→ WHAT IS NEEDED: If a line of the listing contains the string "showroom", return that line.

→ GIVEN ENTRIES:
# # # # # # #

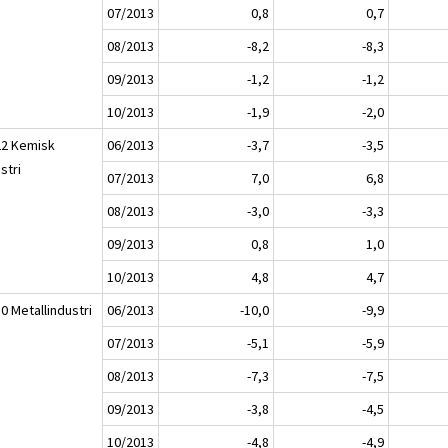
07/2013
0,8
0,7
08/2013
-8,2
-8,3
09/2013
-1,2
-1,2
10/2013
-1,9
-2,0
22 Kemisk
06/2013
-3,7
-3,5
stri
07/2013
7,0
6,8
08/2013
-3,0
-3,3
09/2013
0,8
1,0
10/2013
4,8
4,7
0 Metallindustri
06/2013
-10,0
-9,9
07/2013
-5,1
-5,9
08/2013
-7,3
-7,5
09/2013
-3,8
-4,5
10/2013
-4,8
-4,9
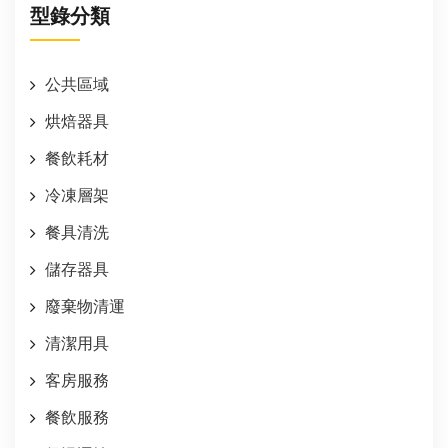
型錄分類
公共區域
烘焙器具
餐飲耗材
冷凍層架
餐具清洗
儲存器具
廢棄物清運
清潔用具
客房服務
餐飲服務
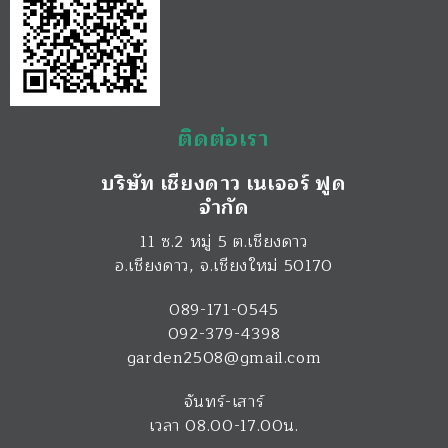
ติดต่อเรา
บริษัท เชียงดาว เนเจอร์ ฟูด
จำกัด
11 ซ.2 หมู่ 5 ต.เชียงดาว
อ.เชียงดาว
,
จ.เชียงใหม่
50170
089-171-0545
092-379-4398
garden2508@gmail.com
จันทร์-เสาร์
เวลา 08.00-17.00น.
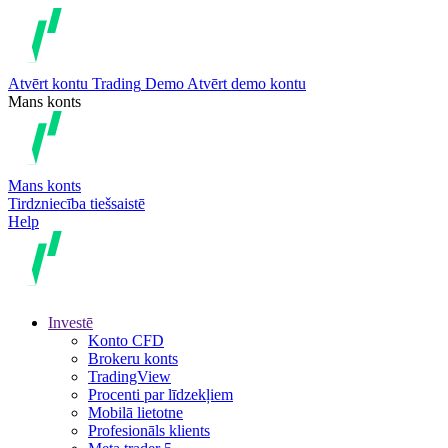
Atvērt kontu
Trading
Demo
Atvērt demo kontu
Mans konts
Mans konts
Tirdzniecība tiešsaistē
Help
Investē
Konto CFD
Brokeru konts
TradingView
Procenti par līdzekļiem
Mobilā lietotne
Profesionāls klients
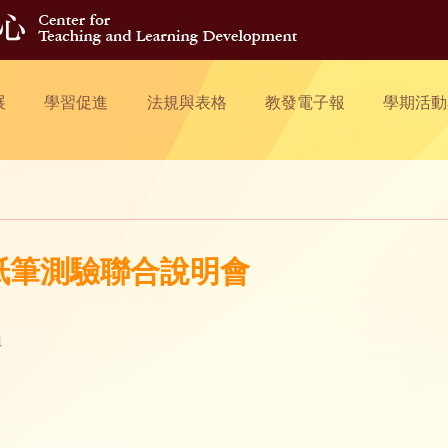
展
學習促進
法規與表格
教發電子報
學期活動
托福紙筆測驗聯合說明會
組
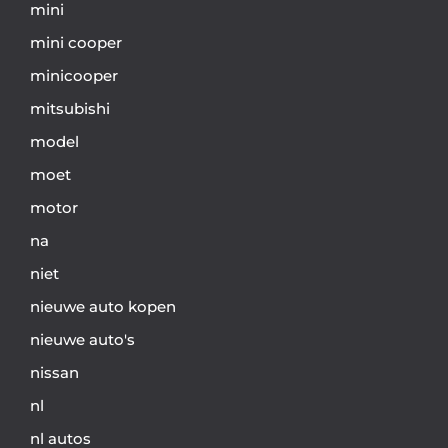
mini
mini cooper
minicooper
mitsubishi
model
moet
motor
na
niet
nieuwe auto kopen
nieuwe auto's
nissan
nl
nl autos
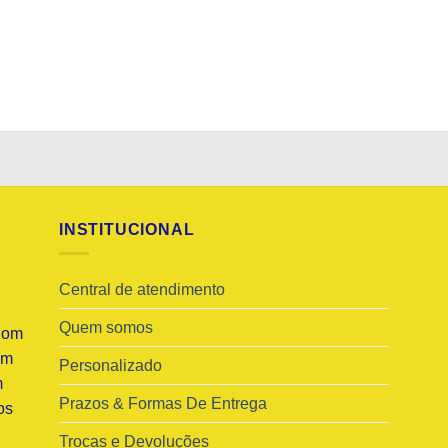
INSTITUCIONAL
Central de atendimento
Quem somos
Com
am
Personalizado
m
Prazos & Formas De Entrega
os
Trocas e Devoluções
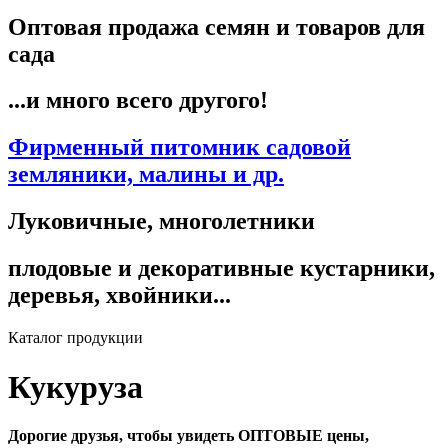
Оптовая продажа семян и товаров для
сада
...и много всего другого!
Фирменный питомник садовой
земляники, малины и др.
Луковичные, многолетники
плодовые и декоративные кустарники,
деревья, хвойники...
Каталог продукции
Кукуруза
Дорогие друзья, чтобы увидеть ОПТОВЫЕ цены,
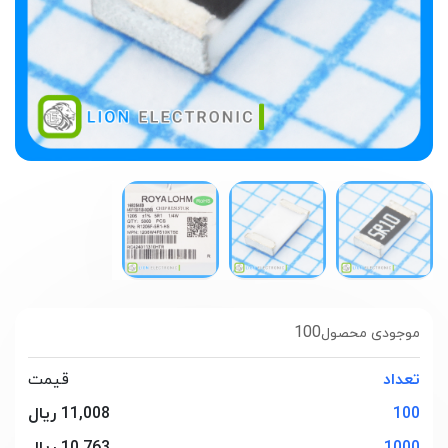
100
موجودی محصول
تعداد
قیمت
100
11,008 ریال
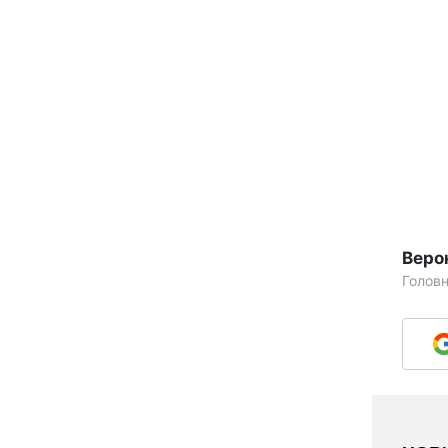
Веро
Голов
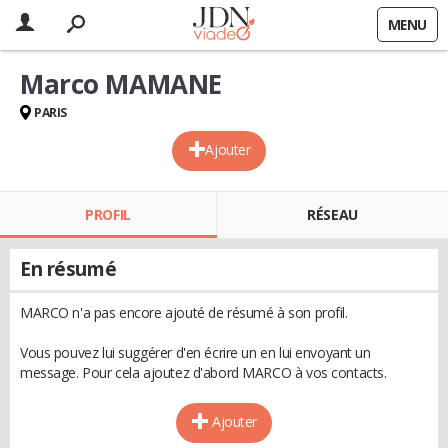
MENU
Marco MAMANE
PARIS
Ajouter
PROFIL
RÉSEAU
En résumé
MARCO n'a pas encore ajouté de résumé à son profil.
Vous pouvez lui suggérer d'en écrire un en lui envoyant un
message. Pour cela ajoutez d'abord MARCO à vos contacts.
Ajouter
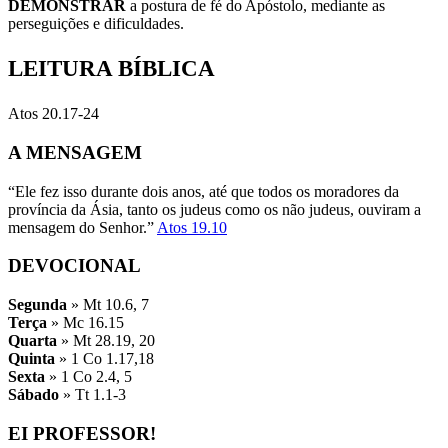
DEMONSTRAR
a postura de fé do Apóstolo, mediante as
perseguições e dificuldades.
LEITURA BÍBLICA
Atos 20.17-24
A MENSAGEM
“Ele fez isso durante dois anos, até que todos os moradores da
província da Ásia, tanto os judeus como os não judeus, ouviram a
mensagem do Senhor.”
Atos 19.10
DEVOCIONAL
Segunda
» Mt 10.6, 7
Terça
» Mc 16.15
Quarta
» Mt 28.19, 20
Quinta
» 1 Co 1.17,18
Sexta
» 1 Co 2.4, 5
Sábado
» Tt 1.1-3
EI PROFESSOR!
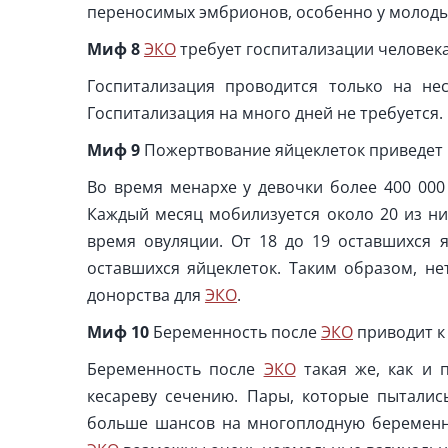
переносимых эмбрионов, особенно у молодых
Миф
8
ЭКО
требует госпитализации человек
Госпитализация проводится только на не
Госпитализация на много дней не требуется.
Миф
9
Пожертвование яйцеклеток приведет 
Во время менархе у девочки более 400 000 
Каждый месяц мобилизуется около 20 из ни
время овуляции. От 18 до 19 оставшихся 
оставшихся яйцеклеток. Таким образом, не
донорства для
ЭКО
.
Миф
10
Беременность после
ЭКО
приводит к
Беременность после
ЭКО
такая же, как и 
кесареву сечению. Пары, которые пытались
больше шансов на многоплодную беременно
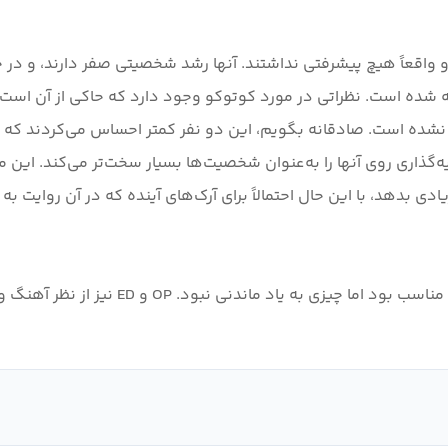
واقعاً هیچ پیشرفتی نداشتند. آنها رشد شخصیتی صفر دارند، و در
شده است. نظراتی در مورد کوتوکو وجود دارد که حاکی از آن است ک
 نشده است. صادقانه بگویم، این دو نفر کمتر احساس می‌کردند که ب
ذاری روی آنها را به‌عنوان شخصیت‌ها بسیار سخت‌تر می‌کند. این م
دی بدهد، با این حال احتمالاً برای آرک‌های آینده که در آن روایت 
هنر و انیمیشن به اندازه کافی قوی بود. طر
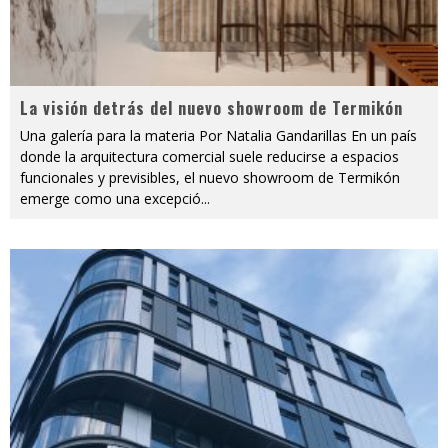
La visión detrás del nuevo showroom de Termikón
Una galería para la materia Por Natalia Gandarillas En un país
donde la arquitectura comercial suele reducirse a espacios
funcionales y previsibles, el nuevo showroom de Termikón
emerge como una excepció
...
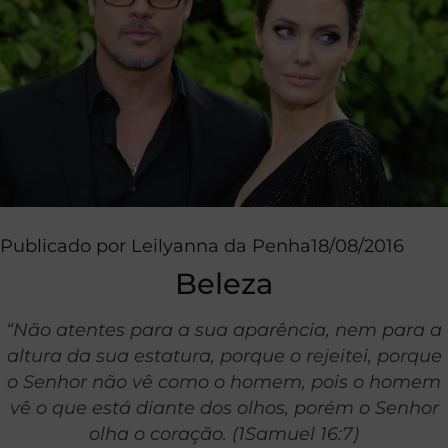
Publicado por
Leilyanna da Penha
18/08/2016
Beleza
“Não atentes para a sua aparência, nem para a
altura da sua estatura, porque o rejeitei, porque
o Senhor não vê como o homem, pois o homem
vê o que está diante dos olhos, porém o Senhor
olha o coração. (1Samuel 16:7)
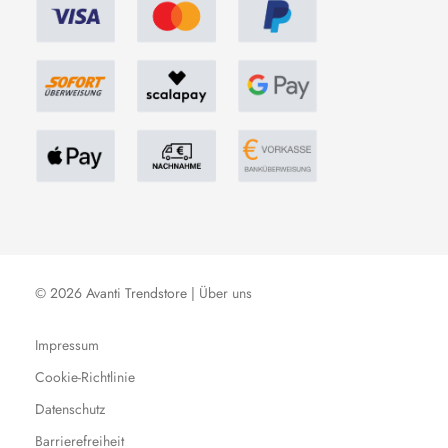
© 2026 Avanti Trendstore |
Über uns
Impressum
Cookie-Richtlinie
Datenschutz
Barrierefreiheit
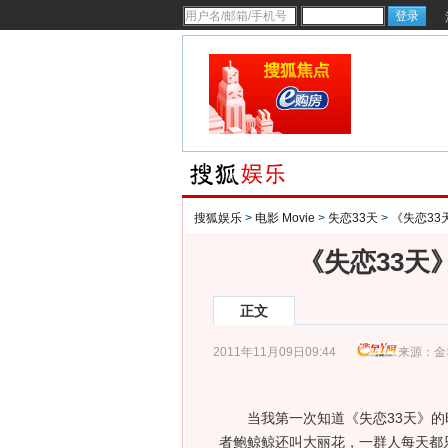
搜狐娱乐
>
电影 Movie
>
失恋33天
>
《失恋33
《失恋33天
正文
2011年11月09日09:44
来源：
金
当我第一次知道《失恋33天》的
者鲍鲸鲸还叫大丽花，一群人每天都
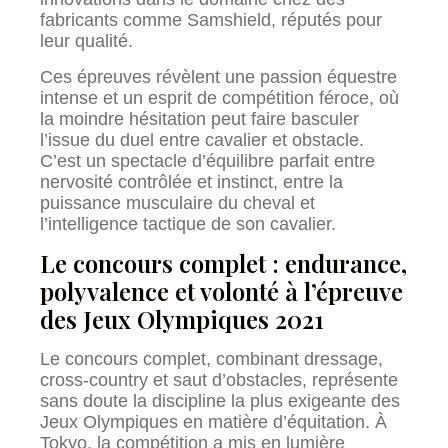
fabricants comme Samshield, réputés pour
leur qualité.
Ces épreuves révèlent une passion équestre
intense et un esprit de compétition féroce, où
la moindre hésitation peut faire basculer
l’issue du duel entre cavalier et obstacle.
C’est un spectacle d’équilibre parfait entre
nervosité contrôlée et instinct, entre la
puissance musculaire du cheval et
l’intelligence tactique de son cavalier.
Le concours complet : endurance,
polyvalence et volonté à l’épreuve
des Jeux Olympiques 2021
Le concours complet, combinant dressage,
cross-country et saut d’obstacles, représente
sans doute la discipline la plus exigeante des
Jeux Olympiques en matière d’équitation. À
Tokyo, la compétition a mis en lumière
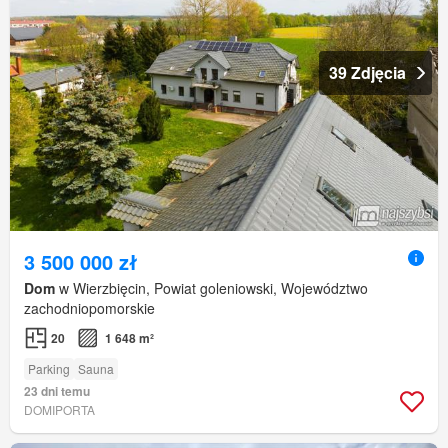
39 Zdjęcia
3 500 000 zł
Dom
w Wierzbięcin, Powiat goleniowski, Województwo
zachodniopomorskie
20
1 648 m²
Parking
Sauna
23 dni temu
DOMIPORTA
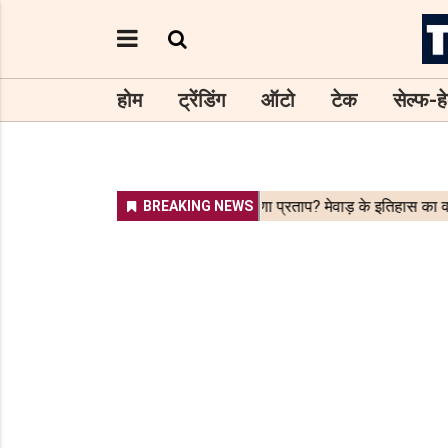
होम
ट्रेंडिंग
ऑटो
टेक
सेल्फ-हे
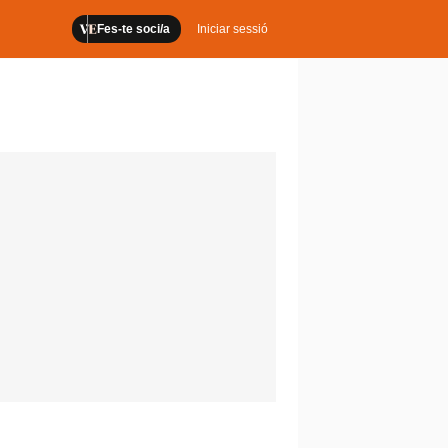
Fes-te soci/a
Iniciar sessió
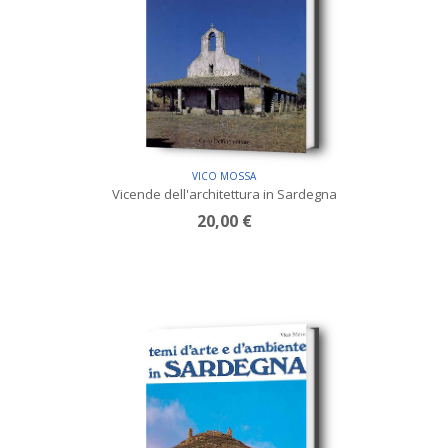
VICO MOSSA
Vicende dell'architettura in Sardegna
20,00 €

# # # # # # #

→ RESULT OF THE TASK:
La visión detrás del nuevo showroom de Termikón
funcionales y previsibles, el nuevo showroom de Termikón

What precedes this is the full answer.